▶ _Saved entries_
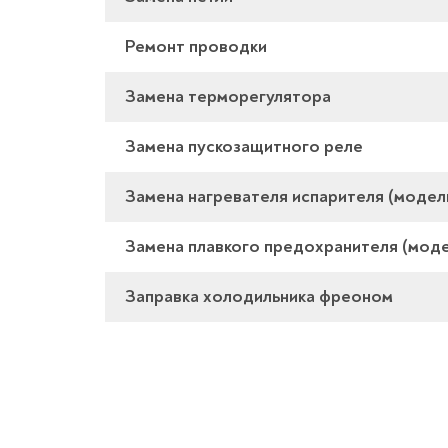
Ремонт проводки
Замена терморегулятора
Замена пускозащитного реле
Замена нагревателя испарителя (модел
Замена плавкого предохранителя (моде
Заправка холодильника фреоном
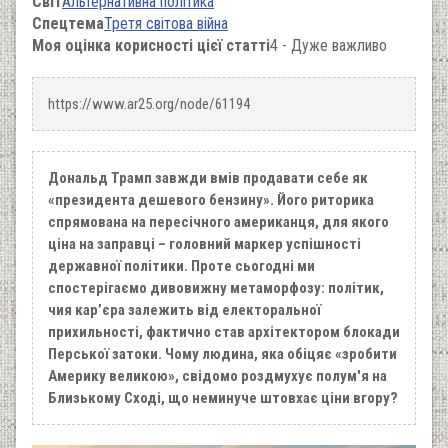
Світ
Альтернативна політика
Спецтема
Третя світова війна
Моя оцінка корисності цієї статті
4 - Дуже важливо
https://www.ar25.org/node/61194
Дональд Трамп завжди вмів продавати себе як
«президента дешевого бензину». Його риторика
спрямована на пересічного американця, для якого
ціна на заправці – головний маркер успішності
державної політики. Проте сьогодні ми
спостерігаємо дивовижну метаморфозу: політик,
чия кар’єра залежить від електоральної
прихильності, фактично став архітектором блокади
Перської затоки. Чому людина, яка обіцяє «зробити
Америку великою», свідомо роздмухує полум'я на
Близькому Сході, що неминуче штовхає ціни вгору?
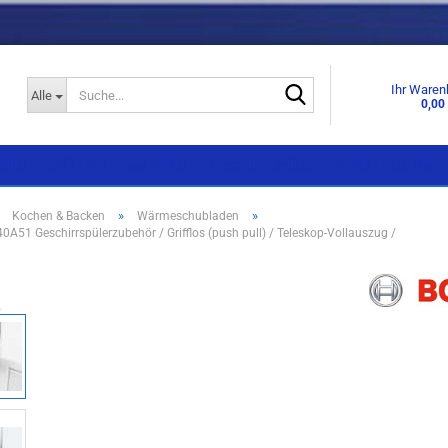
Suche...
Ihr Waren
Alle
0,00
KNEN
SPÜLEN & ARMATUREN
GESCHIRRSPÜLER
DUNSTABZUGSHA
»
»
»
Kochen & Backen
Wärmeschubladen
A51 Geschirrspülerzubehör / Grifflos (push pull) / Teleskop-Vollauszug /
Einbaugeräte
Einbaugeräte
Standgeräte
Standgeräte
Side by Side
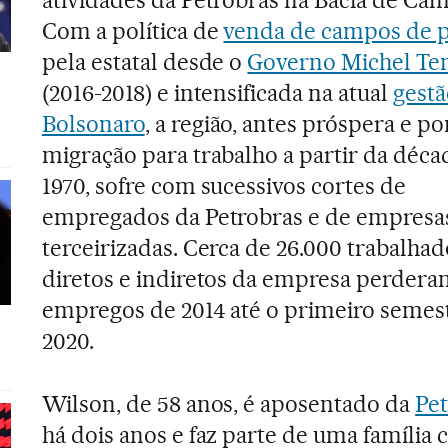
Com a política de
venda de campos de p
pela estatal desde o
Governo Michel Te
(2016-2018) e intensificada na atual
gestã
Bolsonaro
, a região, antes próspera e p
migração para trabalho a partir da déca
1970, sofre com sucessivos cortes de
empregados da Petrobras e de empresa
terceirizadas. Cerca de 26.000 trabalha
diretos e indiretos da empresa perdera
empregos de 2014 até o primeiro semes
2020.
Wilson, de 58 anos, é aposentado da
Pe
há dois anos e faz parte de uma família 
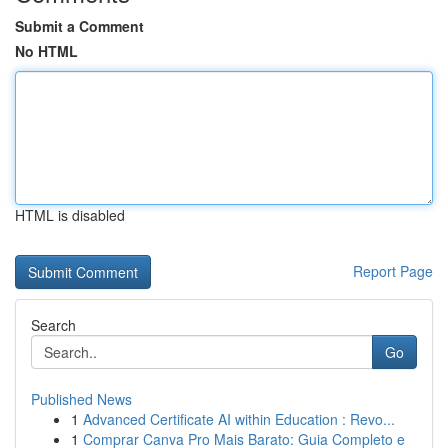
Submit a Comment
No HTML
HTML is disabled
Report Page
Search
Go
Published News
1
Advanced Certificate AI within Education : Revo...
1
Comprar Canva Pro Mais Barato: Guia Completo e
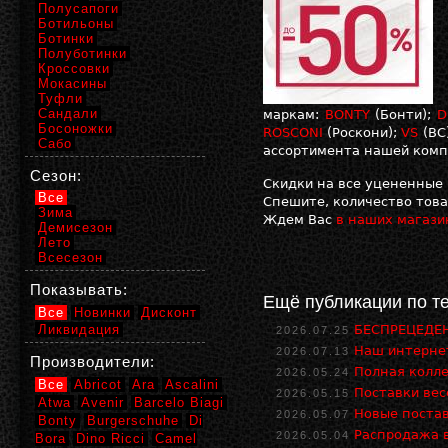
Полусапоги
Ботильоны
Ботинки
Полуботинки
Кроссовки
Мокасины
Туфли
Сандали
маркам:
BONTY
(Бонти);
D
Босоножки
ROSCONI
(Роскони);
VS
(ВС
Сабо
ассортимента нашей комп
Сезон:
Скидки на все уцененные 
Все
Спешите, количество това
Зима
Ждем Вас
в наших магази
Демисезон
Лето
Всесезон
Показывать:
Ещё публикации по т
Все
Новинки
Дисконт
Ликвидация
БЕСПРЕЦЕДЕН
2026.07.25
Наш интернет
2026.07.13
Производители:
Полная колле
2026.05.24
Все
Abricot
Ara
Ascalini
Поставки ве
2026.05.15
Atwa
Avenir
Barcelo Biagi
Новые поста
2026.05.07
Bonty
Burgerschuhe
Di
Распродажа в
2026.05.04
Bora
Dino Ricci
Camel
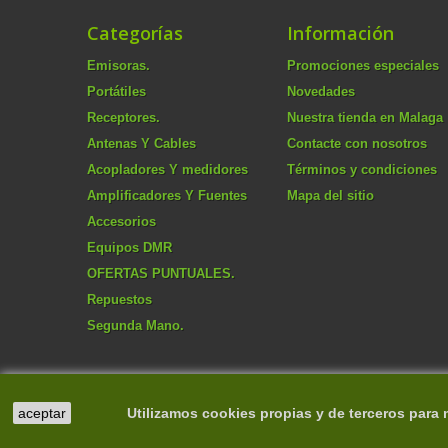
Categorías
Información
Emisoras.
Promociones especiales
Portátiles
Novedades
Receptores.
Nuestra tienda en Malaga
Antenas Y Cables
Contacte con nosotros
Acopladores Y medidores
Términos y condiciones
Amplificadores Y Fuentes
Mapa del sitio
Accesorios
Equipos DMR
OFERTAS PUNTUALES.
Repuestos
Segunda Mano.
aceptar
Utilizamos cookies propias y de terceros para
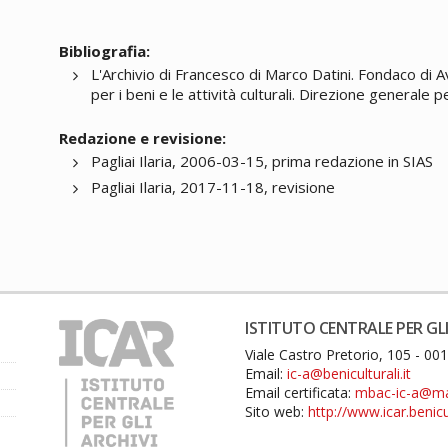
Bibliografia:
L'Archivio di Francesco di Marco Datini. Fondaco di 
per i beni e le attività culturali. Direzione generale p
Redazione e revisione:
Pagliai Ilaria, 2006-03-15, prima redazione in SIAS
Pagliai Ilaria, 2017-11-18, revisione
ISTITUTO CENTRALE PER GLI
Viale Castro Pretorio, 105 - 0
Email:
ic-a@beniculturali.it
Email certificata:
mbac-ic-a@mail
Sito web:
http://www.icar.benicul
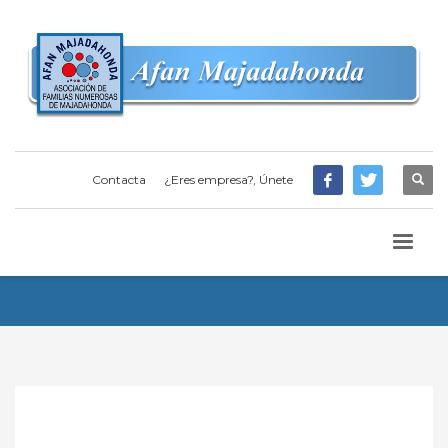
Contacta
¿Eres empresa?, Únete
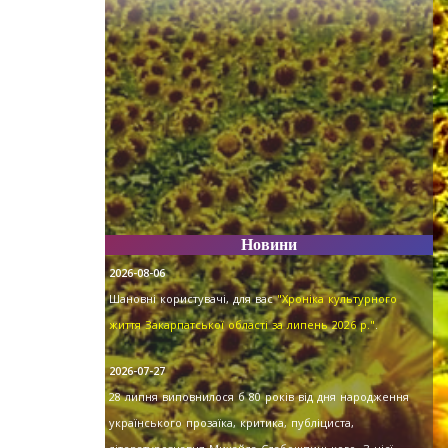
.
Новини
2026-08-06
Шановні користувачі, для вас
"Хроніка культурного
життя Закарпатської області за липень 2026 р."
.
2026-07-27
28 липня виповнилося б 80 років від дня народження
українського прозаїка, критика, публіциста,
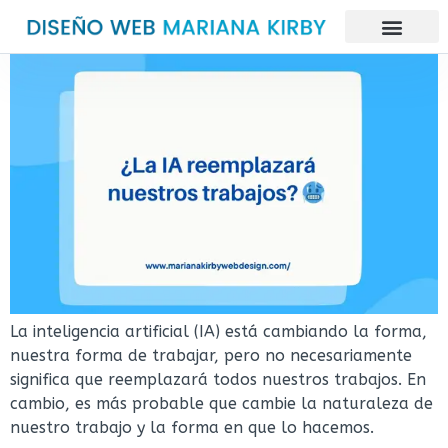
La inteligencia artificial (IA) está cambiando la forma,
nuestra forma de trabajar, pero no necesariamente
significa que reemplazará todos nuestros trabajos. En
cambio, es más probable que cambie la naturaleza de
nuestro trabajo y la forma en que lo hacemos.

--

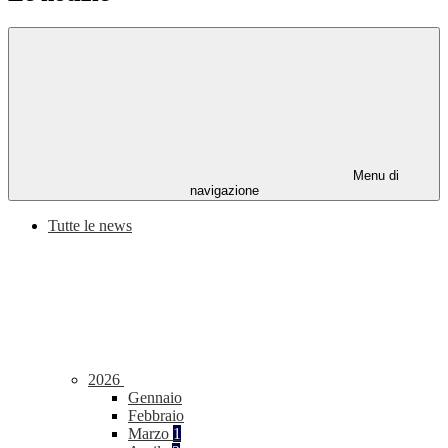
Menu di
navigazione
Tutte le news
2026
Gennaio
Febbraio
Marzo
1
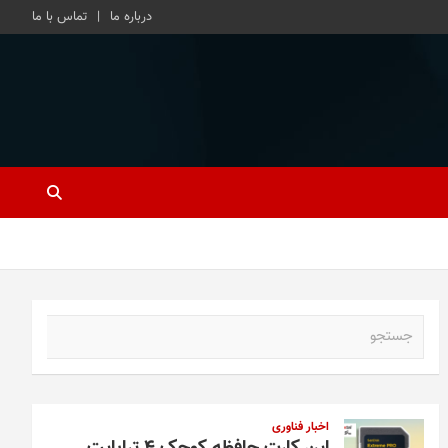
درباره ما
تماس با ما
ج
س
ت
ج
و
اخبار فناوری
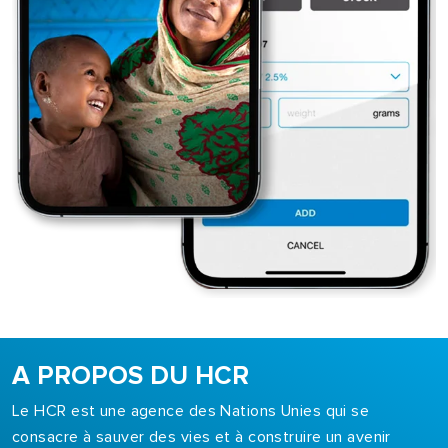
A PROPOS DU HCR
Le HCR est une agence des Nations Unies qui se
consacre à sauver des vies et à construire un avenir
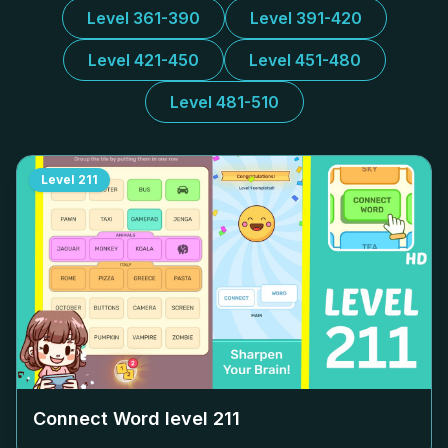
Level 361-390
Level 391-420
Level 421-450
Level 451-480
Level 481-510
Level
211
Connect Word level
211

==

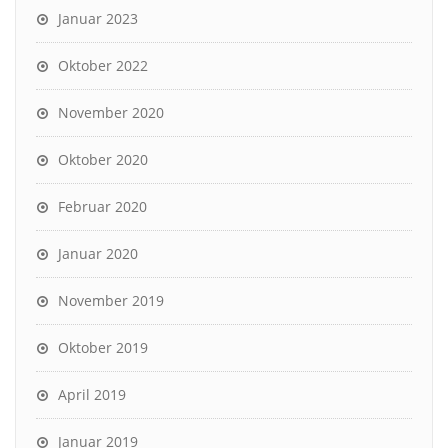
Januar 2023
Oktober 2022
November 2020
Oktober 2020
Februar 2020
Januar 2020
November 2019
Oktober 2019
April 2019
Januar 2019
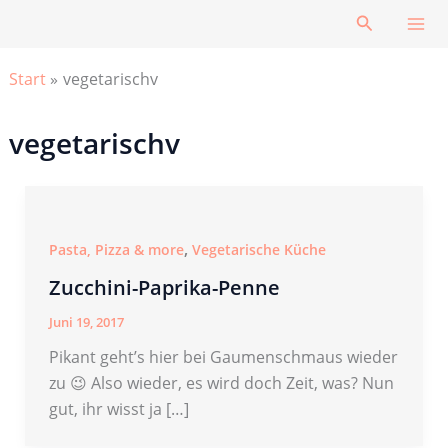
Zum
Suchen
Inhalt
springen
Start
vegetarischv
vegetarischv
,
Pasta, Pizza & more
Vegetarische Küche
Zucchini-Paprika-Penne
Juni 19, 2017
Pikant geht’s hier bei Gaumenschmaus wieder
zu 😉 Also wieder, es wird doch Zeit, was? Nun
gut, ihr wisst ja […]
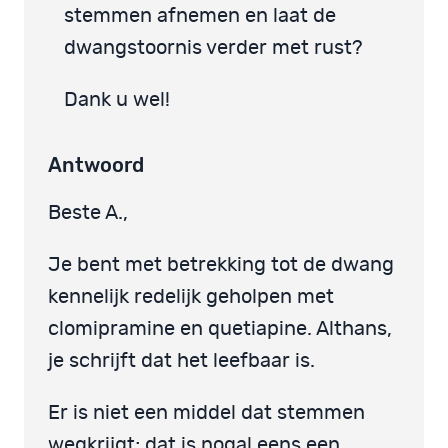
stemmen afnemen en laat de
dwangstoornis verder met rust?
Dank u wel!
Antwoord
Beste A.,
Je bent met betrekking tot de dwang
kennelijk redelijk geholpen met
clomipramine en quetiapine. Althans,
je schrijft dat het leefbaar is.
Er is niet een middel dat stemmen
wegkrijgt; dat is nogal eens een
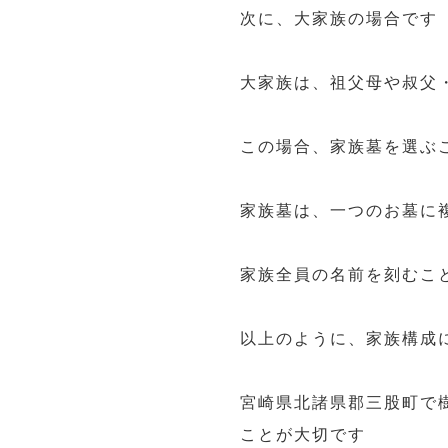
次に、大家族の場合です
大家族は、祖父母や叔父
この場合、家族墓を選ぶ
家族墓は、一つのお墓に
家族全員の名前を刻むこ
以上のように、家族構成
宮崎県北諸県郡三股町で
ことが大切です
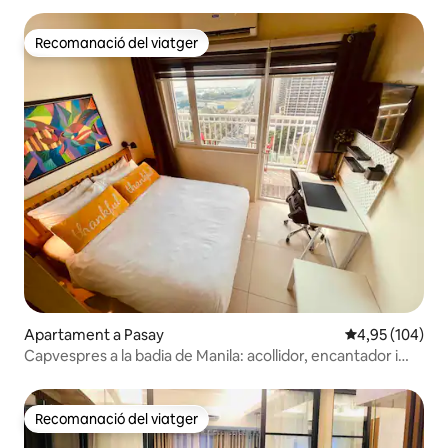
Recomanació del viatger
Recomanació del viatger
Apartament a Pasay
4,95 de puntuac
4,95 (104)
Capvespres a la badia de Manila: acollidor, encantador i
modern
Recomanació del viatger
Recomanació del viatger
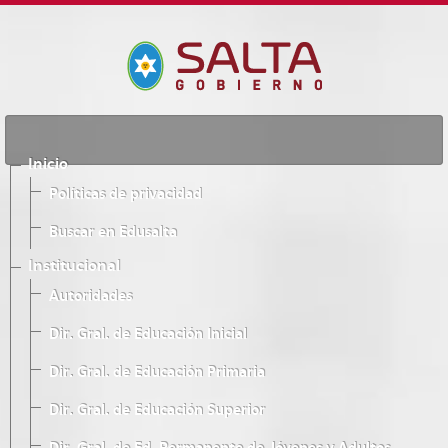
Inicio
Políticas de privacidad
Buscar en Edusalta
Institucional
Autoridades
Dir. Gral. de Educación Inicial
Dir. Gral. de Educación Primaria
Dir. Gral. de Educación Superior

▶ _Activity_
Above are entries with pictures among them. Write out exactly the lines from the one containing "Pagliai Ilaria, 2006-03-15, prima" through the one containing "nuestro trabajo y la forma en que lo hacemos.", ends included, and leave those pictures out.

▶ _Solution for this task_
Pagliai Ilaria, 2006-03-15, prima redazione in SIAS
Pagliai Ilaria, 2017-11-18, revisione
ISTITUTO CENTRALE PER GLI
Viale Castro Pretorio, 105 - 0
Email:
ic-a@beniculturali.it
Email certificata:
mbac-ic-a@mail
Sito web:
http://www.icar.benicul
Contacta
¿Eres empresa?, Únete
.
Новини
2026-08-06
Шановні користувачі, для вас
"Хроніка культурного
життя Закарпатської області за липень 2026 р."
.
2026-07-27
28 липня виповнилося б 80 років від дня народження
українського прозаїка, критика, публіциста,
La inteligencia artificial (IA) está cambiando la forma,
nuestra forma de trabajar, pero no necesariamente
significa que reemplazará todos nuestros trabajos. En
cambio, es más probable que cambie la naturaleza de
nuestro trabajo y la forma en que lo hacemos.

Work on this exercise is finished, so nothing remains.